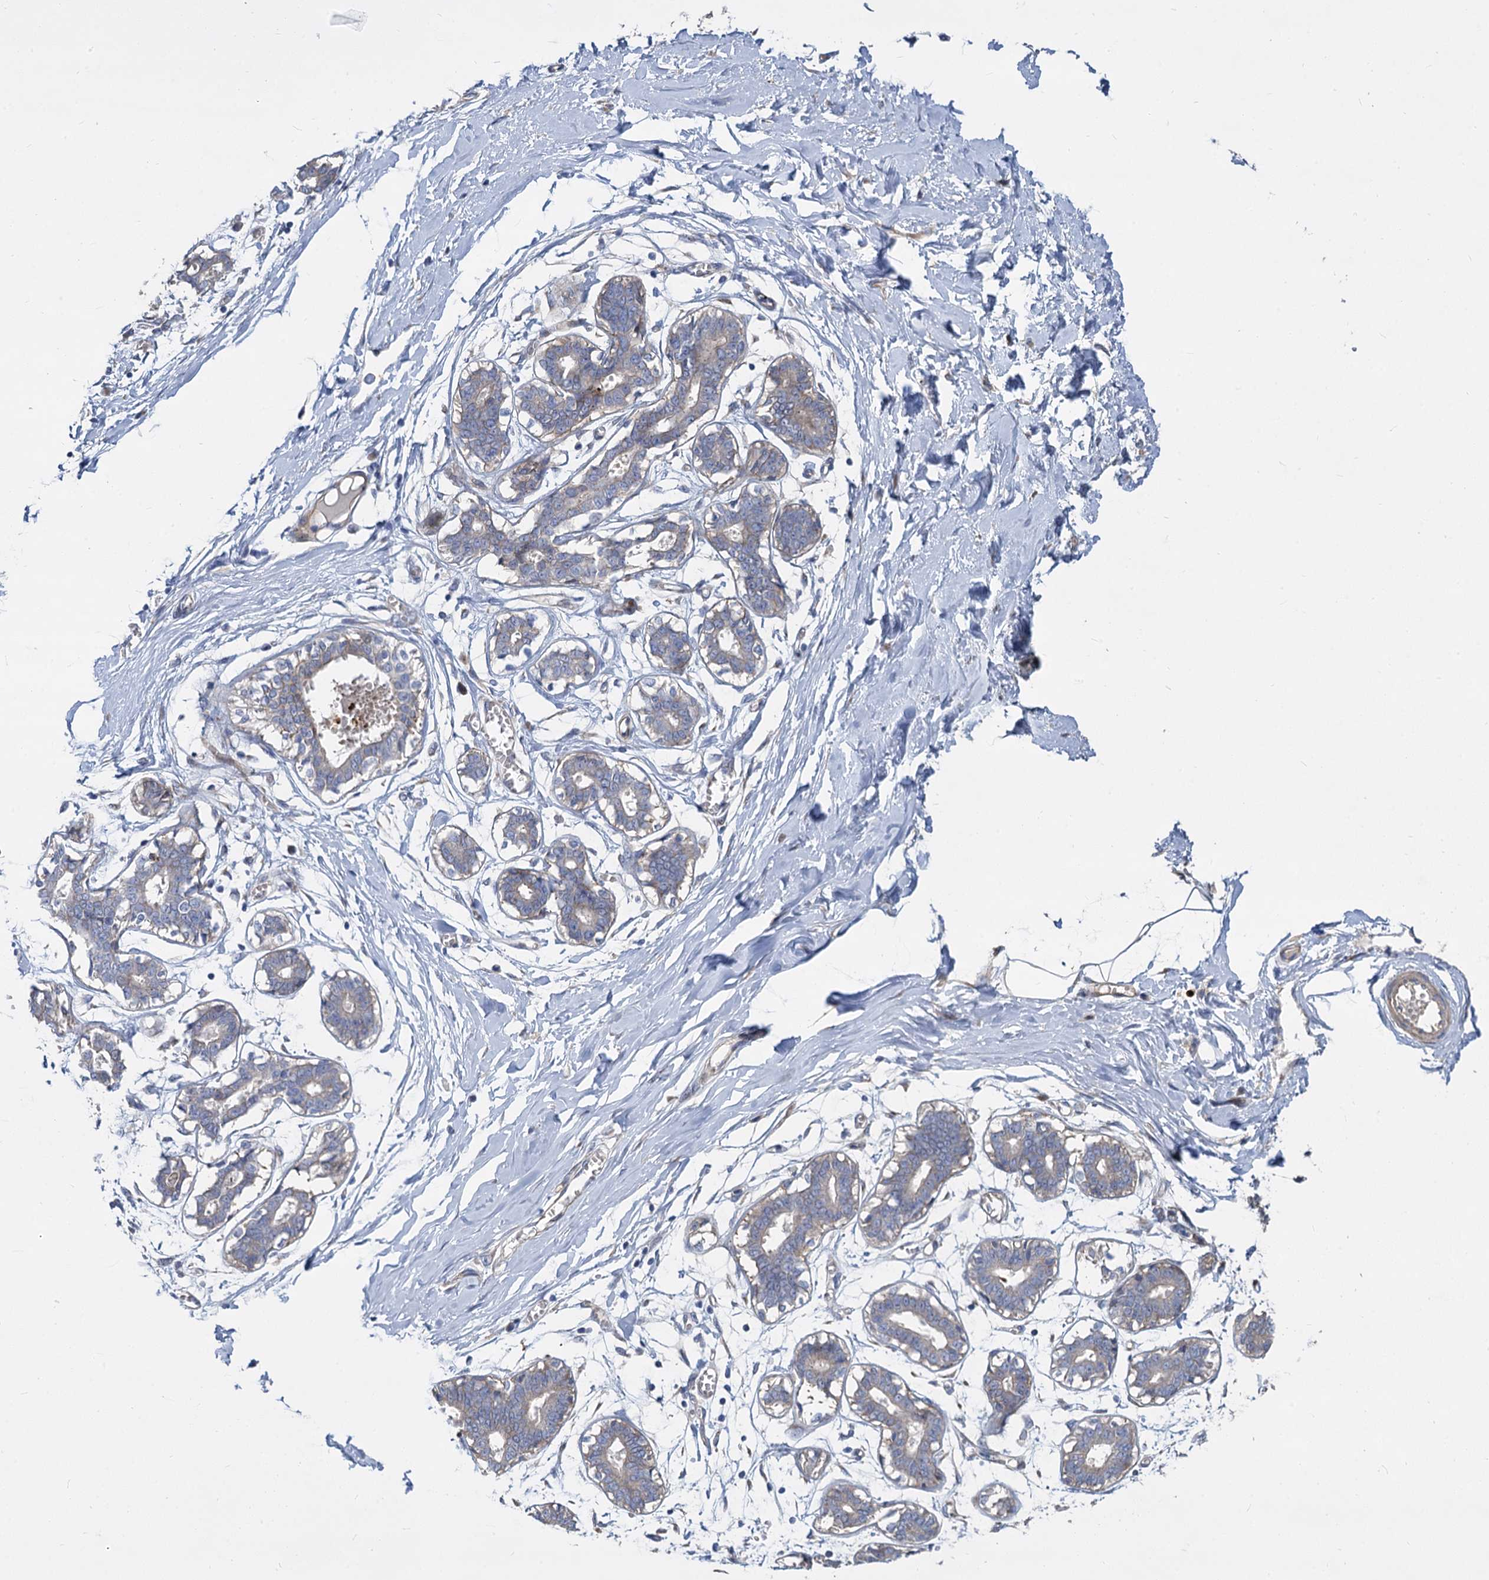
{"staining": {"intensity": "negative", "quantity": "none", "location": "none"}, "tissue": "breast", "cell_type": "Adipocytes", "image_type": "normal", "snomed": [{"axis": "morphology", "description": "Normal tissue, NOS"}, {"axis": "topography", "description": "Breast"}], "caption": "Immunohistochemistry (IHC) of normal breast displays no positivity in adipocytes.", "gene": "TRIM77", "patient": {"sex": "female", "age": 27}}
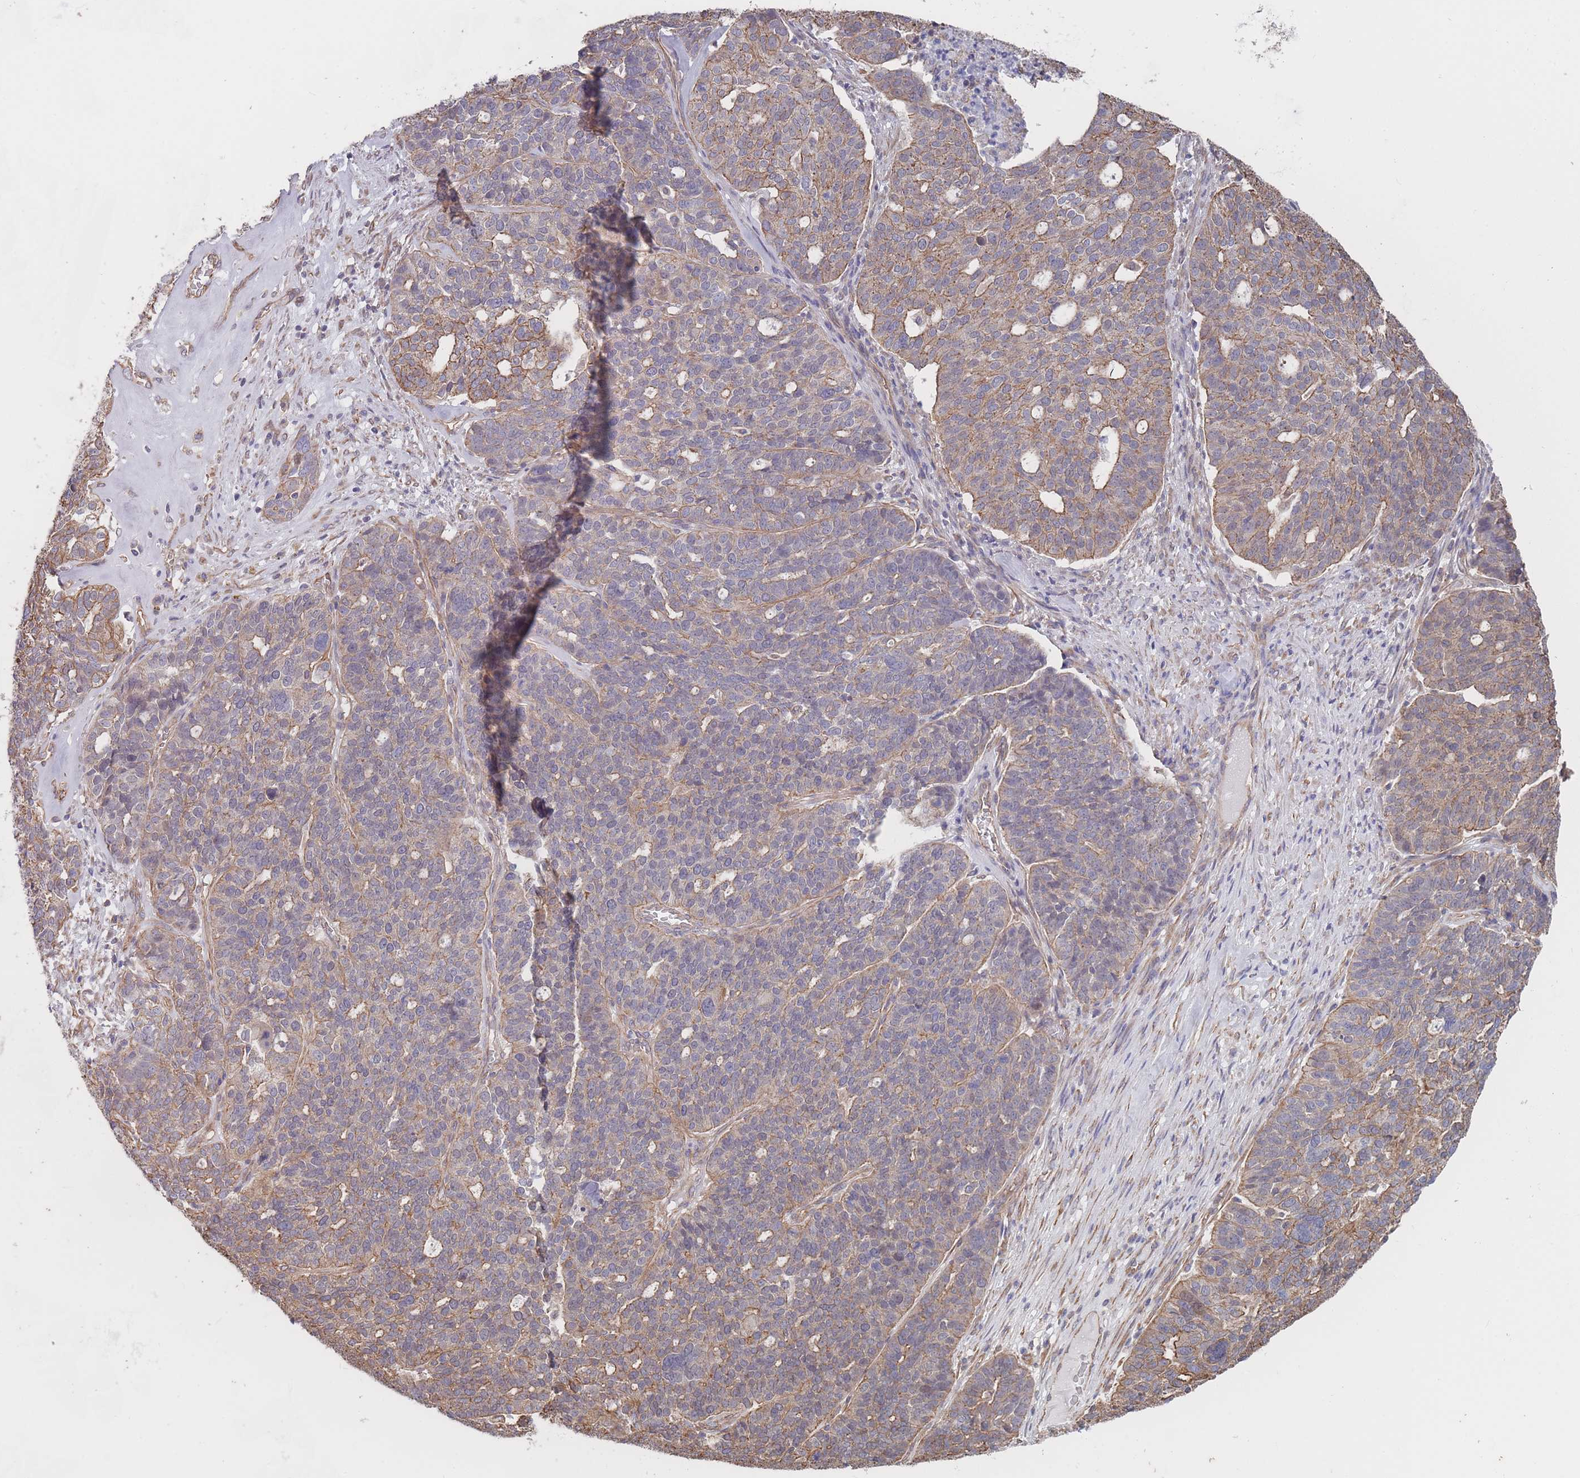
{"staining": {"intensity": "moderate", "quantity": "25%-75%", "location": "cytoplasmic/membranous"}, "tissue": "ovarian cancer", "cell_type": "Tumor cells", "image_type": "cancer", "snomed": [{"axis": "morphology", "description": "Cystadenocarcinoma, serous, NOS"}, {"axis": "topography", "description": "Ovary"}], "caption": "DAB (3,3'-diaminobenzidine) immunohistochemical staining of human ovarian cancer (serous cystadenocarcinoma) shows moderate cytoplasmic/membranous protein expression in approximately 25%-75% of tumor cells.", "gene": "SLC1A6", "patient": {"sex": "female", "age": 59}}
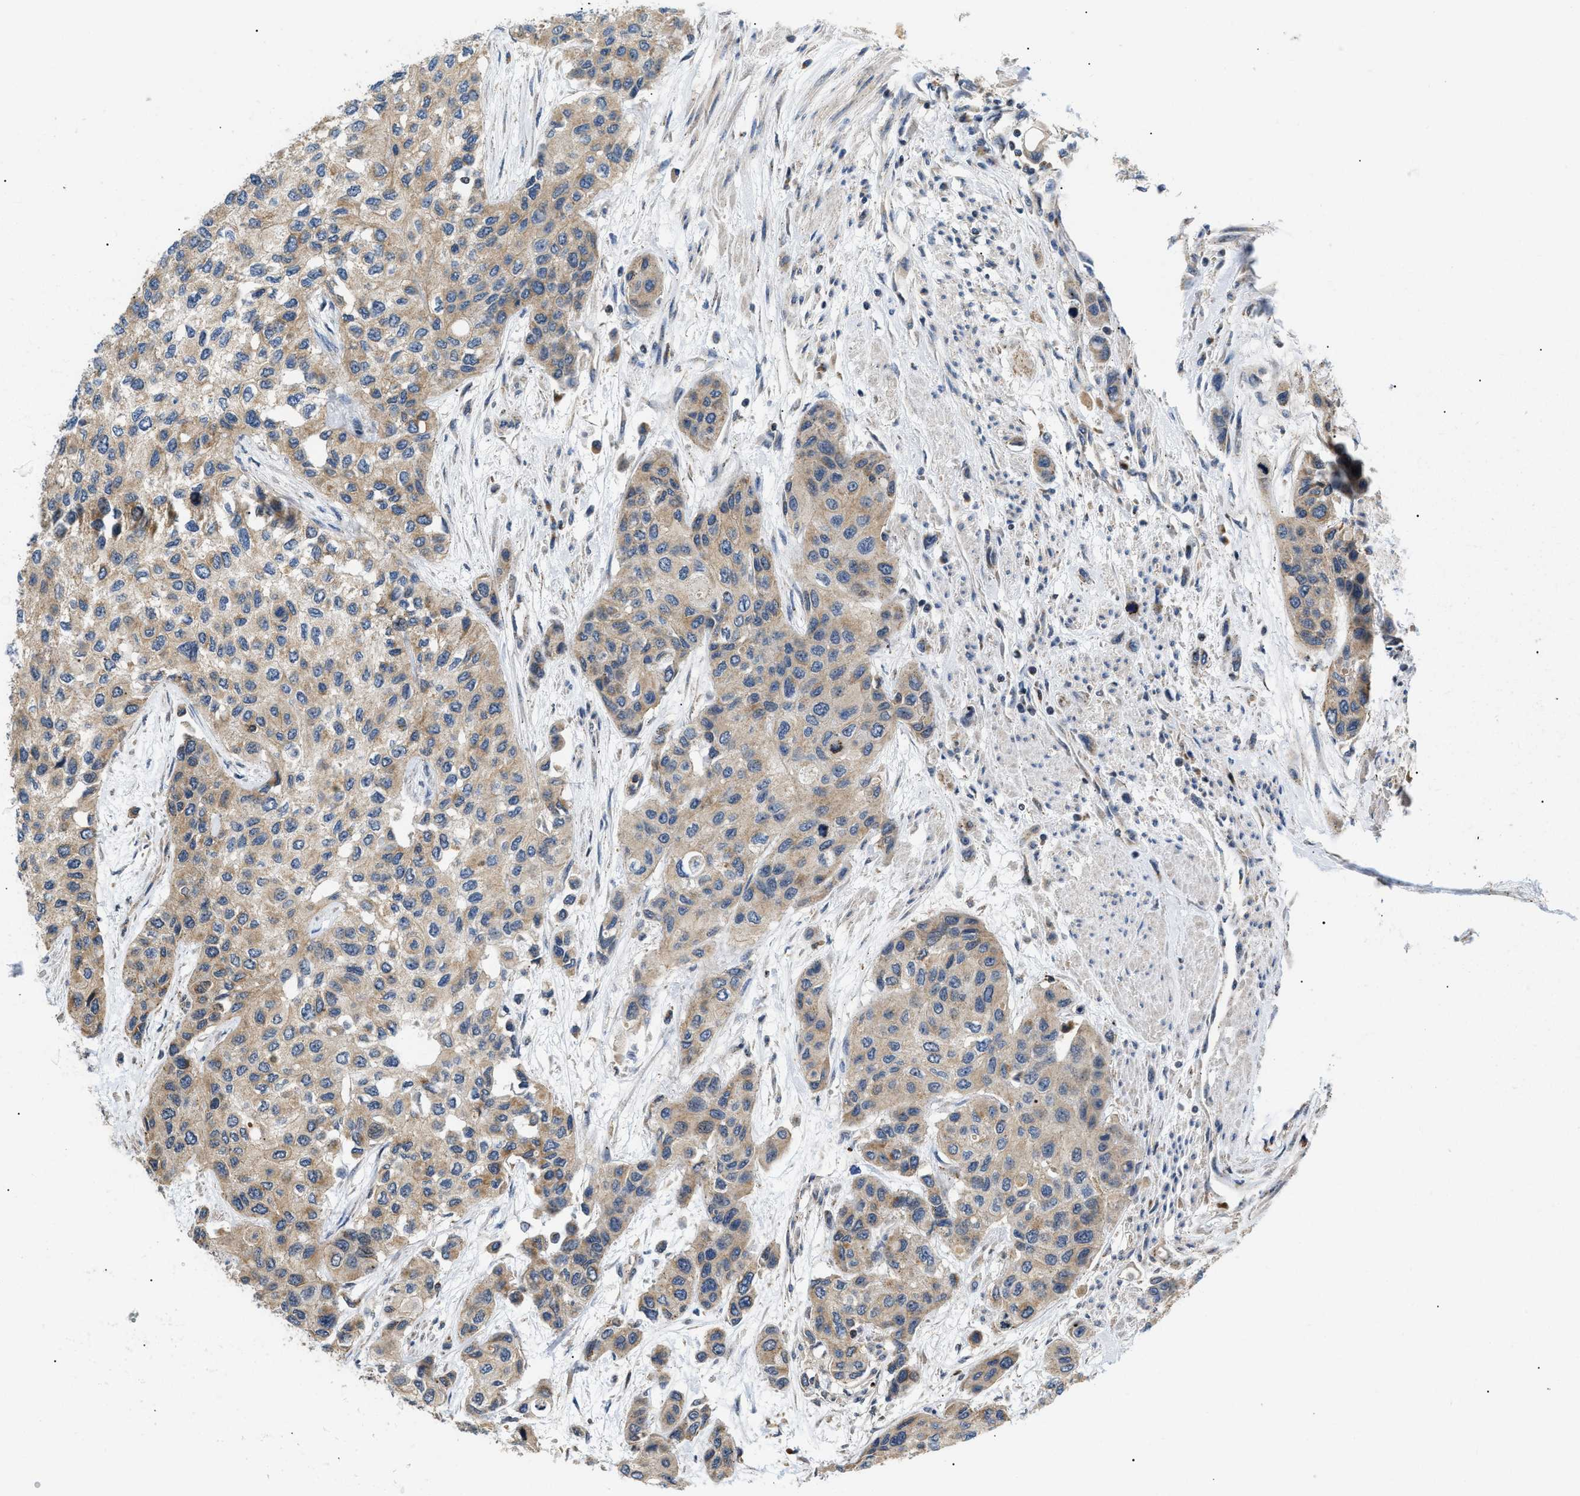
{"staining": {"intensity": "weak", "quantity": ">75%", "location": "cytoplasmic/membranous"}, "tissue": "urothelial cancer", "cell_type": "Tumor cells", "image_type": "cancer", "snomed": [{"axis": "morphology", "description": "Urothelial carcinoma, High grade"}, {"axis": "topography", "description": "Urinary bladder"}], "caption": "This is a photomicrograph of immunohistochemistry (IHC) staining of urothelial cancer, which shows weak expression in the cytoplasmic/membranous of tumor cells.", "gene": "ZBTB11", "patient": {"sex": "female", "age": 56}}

------------------------------

**What needs to be done**
What belongs in the answer is each line of the listing that contains the word "membranous".

**Output of the exercise**
{"staining": {"intensity": "moderate", "quantity": "25%-75%", "location": "cytoplasmic/membranous"}, "tissue": "ovarian cancer", "cell_type": "Tumor cells", "image_type": "cancer", "snomed": [{"axis": "morphology", "description": "Cystadenocarcinoma, serous, NOS"}, {"axis": "topography", "description": "Ovary"}], "caption": "DAB (3,3'-diaminobenzidine) immunohistochemical staining of human ovarian cancer (serous cystadenocarcinoma) shows moderate cytoplasmic/membranous protein expression in approximately 25%-75% of tumor cells.", "gene": "SLC1A6", "patient": {"sex": "female", "age": 59}}
{"staining": {"intensity": "weak", "quantity": ">75%", "location": "cytoplasmic/membranous"}, "tissue": "urothelial cancer", "cell_type": "Tumor cells", "image_type": "cancer", "snomed": [{"axis": "morphology", "description": "Urothelial carcinoma, High grade"}, {"axis": "topography", "description": "Urinary bladder"}], "caption": "This is a photomicrograph of immunohistochemistry (IHC) staining of urothelial cancer, which shows weak expression in the cytoplasmic/membranous of tumor cells.", "gene": "ZBTB11", "patient": {"sex": "female", "age": 56}}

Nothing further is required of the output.